Faithful transmission of the genome through sexual reproduction requires precise reduction of genome copy number during gametogenesis to produce haploid sperm and eggs. Meiosis therefore entails unique steps, that are absent from mitosis, to tether homologous chromosomes together during prophase of meiosis I and to separate homologs and then sister chromatids during anaphase of meiosis I and II. We show that HTP-3, a known component of the axial element (AE) that assembles along meiotic chromosomes and promotes crossover recombination, molecularly links these meiotic innovations. When meiosis begins, sister chromatids are held together by sister chromatid cohesion (SCC), mediated by a protein complex called cohesin. Homologs become linked during crossover recombination. Once recombination is complete, SCC around the crossover holds homologs and sisters together. Their successive separation requires the stepwise proteolysis of Rec8, a meiosis-specific cohesin subunit.
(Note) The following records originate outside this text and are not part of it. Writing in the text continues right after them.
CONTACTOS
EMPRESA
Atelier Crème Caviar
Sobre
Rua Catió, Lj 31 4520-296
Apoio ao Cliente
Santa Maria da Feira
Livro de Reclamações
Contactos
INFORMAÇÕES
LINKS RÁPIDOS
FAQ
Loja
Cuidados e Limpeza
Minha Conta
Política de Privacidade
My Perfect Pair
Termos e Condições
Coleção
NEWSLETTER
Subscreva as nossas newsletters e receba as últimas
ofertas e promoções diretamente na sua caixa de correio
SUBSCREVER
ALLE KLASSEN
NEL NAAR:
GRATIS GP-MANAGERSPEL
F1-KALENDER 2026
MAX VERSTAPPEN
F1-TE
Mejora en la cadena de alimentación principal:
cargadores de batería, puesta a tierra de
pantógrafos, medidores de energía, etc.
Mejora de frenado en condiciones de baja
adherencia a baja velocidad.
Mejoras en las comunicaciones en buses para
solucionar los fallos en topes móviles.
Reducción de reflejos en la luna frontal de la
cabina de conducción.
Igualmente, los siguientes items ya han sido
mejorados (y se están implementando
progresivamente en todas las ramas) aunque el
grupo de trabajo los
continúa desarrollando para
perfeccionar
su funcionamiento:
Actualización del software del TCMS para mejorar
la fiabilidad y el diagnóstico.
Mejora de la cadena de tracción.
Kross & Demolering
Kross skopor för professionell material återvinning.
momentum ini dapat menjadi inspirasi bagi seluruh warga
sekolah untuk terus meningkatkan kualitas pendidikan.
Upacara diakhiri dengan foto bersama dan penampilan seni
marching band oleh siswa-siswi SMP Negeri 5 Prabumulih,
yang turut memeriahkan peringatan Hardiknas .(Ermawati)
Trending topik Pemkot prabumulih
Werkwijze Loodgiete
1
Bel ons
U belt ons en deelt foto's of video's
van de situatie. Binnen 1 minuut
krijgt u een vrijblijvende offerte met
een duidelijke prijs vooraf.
During meiosis I, cohesin regulators protect Rec8 locally, at discrete domains of each homolog pair, to keep sisters together. We have found that global regulation of cohesin loading by HTP-3 is also required to forestall sister separation in anaphase I, and that cohesin, in turn, is required for HTP-3 loading and AE assembly. Unexpectedly, REC-8, the known REC-8 paralog COH-3 and the previously unknown paralog COH-4 are together essential for AE assembly. In contrast, REC-8 alone can keep sisters together after anaphase I; consequently, sister chromatids segregate away from one another in meiosis I of rec-8
mutants (premature equational division). In a genetic screen for additional factors required to maintain SCC until meiosis II, we identified HTP-3, already known to promote meiotic double strand DNA break formation, homolog pairing, synapsis and recombination. We show that HTP-3 recruits all known AE components to meiotic chromosomes. Additionally, HTP-3 promotes loading of REC-8 containing cohesin complexes, the first demonstrated requirement for an AE protein in cohesin axis assembly. In htp-3
mutants, sister chromatids separate equationally in anaphase I. Thus, HTP-3 is required for multiple events that distinguish meiosis from mitosis. Moreover, our data suggest that interdependent loading of HTP-3 and cohesin is a principal step in assembly of the meiotic chromosomal axis.